Beticolins are toxins produced by the fungus Cercospora beticola. Using beticolin 0 (B0), we have produced a strong and Mg2+-dependent increase in the membrane conductance of Arabidopsis protoplasts and Xenopus oocytes. In protein-free artificial bilayers, discrete deflexions of current were observed (12 pS unitary conductance in symmetrical 100 mM KCl) in the presence of B0 (approximately 10 μM) and in the presence of nominal Mg2+. Addition of 50 μM Mg2+ induced e macroscopic current which could be reversed to single channel current by chelating Mg2+ with EDTA. Both unitary and macroscopic currents were ohmic.
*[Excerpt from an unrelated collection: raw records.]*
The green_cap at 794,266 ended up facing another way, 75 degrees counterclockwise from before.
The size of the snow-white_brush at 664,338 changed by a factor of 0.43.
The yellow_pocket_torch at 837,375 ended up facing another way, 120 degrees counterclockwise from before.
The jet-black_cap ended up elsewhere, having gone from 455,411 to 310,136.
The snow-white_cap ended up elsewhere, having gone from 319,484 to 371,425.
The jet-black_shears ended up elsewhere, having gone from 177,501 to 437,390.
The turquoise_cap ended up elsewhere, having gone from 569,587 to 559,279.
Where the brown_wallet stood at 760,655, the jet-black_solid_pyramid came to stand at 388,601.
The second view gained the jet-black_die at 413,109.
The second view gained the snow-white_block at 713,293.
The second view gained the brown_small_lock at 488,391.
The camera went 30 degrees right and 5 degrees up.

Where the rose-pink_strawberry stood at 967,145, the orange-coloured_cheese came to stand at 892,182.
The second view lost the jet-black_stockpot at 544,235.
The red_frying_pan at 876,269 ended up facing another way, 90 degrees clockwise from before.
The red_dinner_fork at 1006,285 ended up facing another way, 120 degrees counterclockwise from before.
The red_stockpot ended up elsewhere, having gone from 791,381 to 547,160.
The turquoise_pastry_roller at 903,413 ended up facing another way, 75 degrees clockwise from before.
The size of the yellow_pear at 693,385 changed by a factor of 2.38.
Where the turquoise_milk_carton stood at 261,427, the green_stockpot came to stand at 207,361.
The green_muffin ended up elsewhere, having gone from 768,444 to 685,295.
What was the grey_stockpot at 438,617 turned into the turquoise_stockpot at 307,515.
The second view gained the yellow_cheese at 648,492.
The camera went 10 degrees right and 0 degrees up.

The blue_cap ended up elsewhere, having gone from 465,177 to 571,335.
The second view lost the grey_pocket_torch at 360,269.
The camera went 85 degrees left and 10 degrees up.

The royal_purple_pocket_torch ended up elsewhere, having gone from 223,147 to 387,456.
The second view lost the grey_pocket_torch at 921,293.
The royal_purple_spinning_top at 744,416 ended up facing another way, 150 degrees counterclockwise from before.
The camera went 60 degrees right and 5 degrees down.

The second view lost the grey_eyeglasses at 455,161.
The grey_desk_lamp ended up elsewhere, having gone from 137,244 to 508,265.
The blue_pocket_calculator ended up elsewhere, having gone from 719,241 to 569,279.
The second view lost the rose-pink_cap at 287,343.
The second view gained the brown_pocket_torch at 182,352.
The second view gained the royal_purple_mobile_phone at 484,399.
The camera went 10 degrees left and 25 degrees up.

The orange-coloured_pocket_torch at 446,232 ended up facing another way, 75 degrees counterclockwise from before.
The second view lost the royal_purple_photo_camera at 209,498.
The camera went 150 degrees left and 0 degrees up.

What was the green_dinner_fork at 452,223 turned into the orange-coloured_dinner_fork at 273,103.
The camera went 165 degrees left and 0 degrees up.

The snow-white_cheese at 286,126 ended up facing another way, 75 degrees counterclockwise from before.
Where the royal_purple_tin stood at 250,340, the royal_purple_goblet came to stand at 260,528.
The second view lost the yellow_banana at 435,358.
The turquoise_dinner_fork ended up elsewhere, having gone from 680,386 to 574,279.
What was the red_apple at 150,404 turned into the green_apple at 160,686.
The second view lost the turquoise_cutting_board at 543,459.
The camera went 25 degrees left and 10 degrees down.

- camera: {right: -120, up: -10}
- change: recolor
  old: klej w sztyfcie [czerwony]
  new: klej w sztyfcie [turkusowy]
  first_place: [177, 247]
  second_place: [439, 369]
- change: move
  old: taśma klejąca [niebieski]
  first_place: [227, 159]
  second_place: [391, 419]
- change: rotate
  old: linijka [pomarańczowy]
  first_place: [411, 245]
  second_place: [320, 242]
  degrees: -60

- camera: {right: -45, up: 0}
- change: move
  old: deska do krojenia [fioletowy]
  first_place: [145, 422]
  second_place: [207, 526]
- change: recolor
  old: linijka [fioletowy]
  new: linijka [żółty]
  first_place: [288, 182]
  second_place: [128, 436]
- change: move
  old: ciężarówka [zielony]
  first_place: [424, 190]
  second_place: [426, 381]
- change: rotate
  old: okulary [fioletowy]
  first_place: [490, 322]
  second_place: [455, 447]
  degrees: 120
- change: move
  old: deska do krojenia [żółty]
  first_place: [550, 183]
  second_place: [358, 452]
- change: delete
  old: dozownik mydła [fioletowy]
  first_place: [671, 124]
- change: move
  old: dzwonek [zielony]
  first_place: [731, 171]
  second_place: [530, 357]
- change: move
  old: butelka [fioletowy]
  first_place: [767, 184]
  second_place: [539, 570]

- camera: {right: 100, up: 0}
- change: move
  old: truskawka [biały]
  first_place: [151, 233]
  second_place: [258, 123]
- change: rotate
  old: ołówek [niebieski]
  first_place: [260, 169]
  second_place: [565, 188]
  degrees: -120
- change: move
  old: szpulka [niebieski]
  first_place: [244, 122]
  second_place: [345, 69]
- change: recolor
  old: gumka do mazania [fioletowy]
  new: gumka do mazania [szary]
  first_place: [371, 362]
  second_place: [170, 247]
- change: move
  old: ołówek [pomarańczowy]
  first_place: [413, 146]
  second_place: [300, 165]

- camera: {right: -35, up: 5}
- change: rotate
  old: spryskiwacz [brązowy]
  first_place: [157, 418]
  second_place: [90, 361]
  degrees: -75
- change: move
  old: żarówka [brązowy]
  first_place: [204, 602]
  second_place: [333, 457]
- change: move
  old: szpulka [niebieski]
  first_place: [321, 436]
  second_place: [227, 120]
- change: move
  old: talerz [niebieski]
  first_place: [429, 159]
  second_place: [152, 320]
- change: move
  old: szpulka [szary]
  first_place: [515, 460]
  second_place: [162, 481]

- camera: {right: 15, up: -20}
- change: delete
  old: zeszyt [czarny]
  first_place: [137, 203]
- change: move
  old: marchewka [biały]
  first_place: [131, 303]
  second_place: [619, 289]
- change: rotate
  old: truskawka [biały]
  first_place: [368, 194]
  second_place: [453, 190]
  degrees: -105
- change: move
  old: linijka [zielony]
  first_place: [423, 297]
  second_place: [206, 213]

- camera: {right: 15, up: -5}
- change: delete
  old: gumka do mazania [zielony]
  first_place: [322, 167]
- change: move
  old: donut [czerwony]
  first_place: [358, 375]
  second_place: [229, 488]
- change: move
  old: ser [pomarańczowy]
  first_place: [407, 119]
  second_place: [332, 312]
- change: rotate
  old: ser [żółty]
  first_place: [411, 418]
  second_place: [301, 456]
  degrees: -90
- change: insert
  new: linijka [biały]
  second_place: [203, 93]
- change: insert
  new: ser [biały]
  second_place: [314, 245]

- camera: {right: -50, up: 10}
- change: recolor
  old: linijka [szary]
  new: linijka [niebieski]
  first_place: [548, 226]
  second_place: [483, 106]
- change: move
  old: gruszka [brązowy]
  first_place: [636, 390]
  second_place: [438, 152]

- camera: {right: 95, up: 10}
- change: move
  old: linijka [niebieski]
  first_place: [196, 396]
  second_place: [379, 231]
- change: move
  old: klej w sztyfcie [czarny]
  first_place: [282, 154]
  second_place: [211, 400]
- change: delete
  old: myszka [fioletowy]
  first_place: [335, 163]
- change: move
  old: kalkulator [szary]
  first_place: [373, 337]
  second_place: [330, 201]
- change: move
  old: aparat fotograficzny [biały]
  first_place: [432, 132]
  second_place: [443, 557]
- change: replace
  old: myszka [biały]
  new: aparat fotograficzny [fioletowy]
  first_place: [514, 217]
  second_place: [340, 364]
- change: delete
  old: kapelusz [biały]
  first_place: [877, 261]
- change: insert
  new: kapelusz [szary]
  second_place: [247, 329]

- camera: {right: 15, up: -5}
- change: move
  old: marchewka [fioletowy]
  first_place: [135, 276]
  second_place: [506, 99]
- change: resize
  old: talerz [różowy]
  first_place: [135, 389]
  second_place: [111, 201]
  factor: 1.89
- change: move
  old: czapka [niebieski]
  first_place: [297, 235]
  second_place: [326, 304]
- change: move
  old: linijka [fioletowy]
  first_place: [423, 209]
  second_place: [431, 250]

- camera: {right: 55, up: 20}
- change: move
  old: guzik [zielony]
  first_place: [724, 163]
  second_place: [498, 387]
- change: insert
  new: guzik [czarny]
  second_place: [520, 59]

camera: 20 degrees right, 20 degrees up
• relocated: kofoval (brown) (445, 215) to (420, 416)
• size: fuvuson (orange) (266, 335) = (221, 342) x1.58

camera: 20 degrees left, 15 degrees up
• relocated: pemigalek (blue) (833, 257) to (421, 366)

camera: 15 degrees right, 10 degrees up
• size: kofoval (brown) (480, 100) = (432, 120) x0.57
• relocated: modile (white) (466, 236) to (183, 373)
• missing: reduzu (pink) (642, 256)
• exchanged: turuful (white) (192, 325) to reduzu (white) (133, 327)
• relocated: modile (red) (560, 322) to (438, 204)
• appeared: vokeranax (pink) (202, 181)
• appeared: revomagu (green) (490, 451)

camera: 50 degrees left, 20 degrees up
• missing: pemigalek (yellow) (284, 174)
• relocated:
The increase in conductance of biological membranes triggered by B0 is therefore likely to originate from the ability of this toxin to organize itself into transmembrane pores in the presence of Mg2+. The pore is poorly selective, displaying permeability ratios P(Cl)/P(K), P(Na)/P(K) and P(Ca)/P(K) close to 0.3, 0.65 and 0.4, respectively. Such channel-like activity could be involved in the deleterious biological activity of the toxin, by causing the collapse of ionic and electrical gradients through biological membranes together with Ca2+ influx and scrambling of cellular signals.